In Italia chi conserva oggi questi dati, che uso fa delle informazioni sensibili? Chi ascolta ha la necessaria professionalità? Se è vero che col decreto di ieri prevale la linea pro intercettazioni del sottosegretario alla presidenza del Consiglio Alfredo Mantovano, condivisa anche dal capo dell’Antimafia Giovanni Melillo, la lotta contro le troppe storture dei trojan possono infiammare un dibattito già avvelenato dallo scontro sul concorso esterno. Nessuno sa quanti trojan siano attivi (sotto ascolto ci sarebbero circa 180mila soggetti) né quanto costano alle Procure, in sfregio a una inapplicata legge del 2017. Le potenzialità di questi software sono sconfinate: scrivere una mail o un messaggio senza che l’intercettato si accorga di nulla, persino fabbricare un’eventuale prova attivando il browser o scaricando immagini, senza lasciare traccia delle prove tarocche «a tavolino», come denuncia da tempo Gioacchino Genchi. Questi software quasi tutti stranieri trasformano il telefono in un microfono ambientale, hanno accesso a mail, foto, video, messaggi, rubrica, cronologia, possono perquisire l’hard disk e farne copia, totale o parziale, decifrare ciò che viene digitato sulla tastiera e visualizzare ciò che appare sullo schermo del dispositivo bersaglio, persino sfuggire agli antivirus in commercio.
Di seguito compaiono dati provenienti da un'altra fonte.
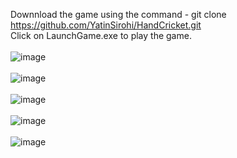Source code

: Downnload the game using the command - git clone https://github.com/YatinSirohi/HandCricket.git </br>
Click on LaunchGame.exe to play the game.
</br>
</br>
![image](https://github.com/user-attachments/assets/2cee6c67-a3b6-476c-8f83-161e05f42d7b)
</br>
</br>
![image](https://github.com/user-attachments/assets/bc223b7f-758d-462b-96cd-85b928927f25)
</br>
</br>
![image](https://github.com/user-attachments/assets/62bd2ccb-bae3-4352-990b-11acc8610f02)
</br>
</br>
![image](https://github.com/user-attachments/assets/338c39f6-4625-41df-a596-2b2c11690706)
</br>
</br>
![image](https://github.com/user-attachments/assets/11606b17-b3ef-4404-98ce-0c0ea8d5077a)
Le imprese del settore sono circa 150 (le sei più grandi controllano il 75% del mercato), molte sono a sostanziale conduzione familiare, fatturano centinaia di migliaia di euro senza alcuna specializzazione, né certificazione, né selezione né controllo del ministero della Giustizia. Sono già spuntate registrazioni «orfane», senza documenti né programmi. La scelta delle società a cui rivolgersi è rimessa ad una libera valutazione (i distretti più attivi sono Palermo, Reggio Calabria, Napoli, Milano e Roma) e può anche succedere, nel 2006, che la Waylog, cui si è rivolta la Procura di Como nelle indagini sulla strage di Erba (vicenda tornata alla ribalta), sia controllata al 40% da soggetti anonimi «scudati» in Svizzera. In violazione di legge e nel silenzio assoluto di Via Arenula.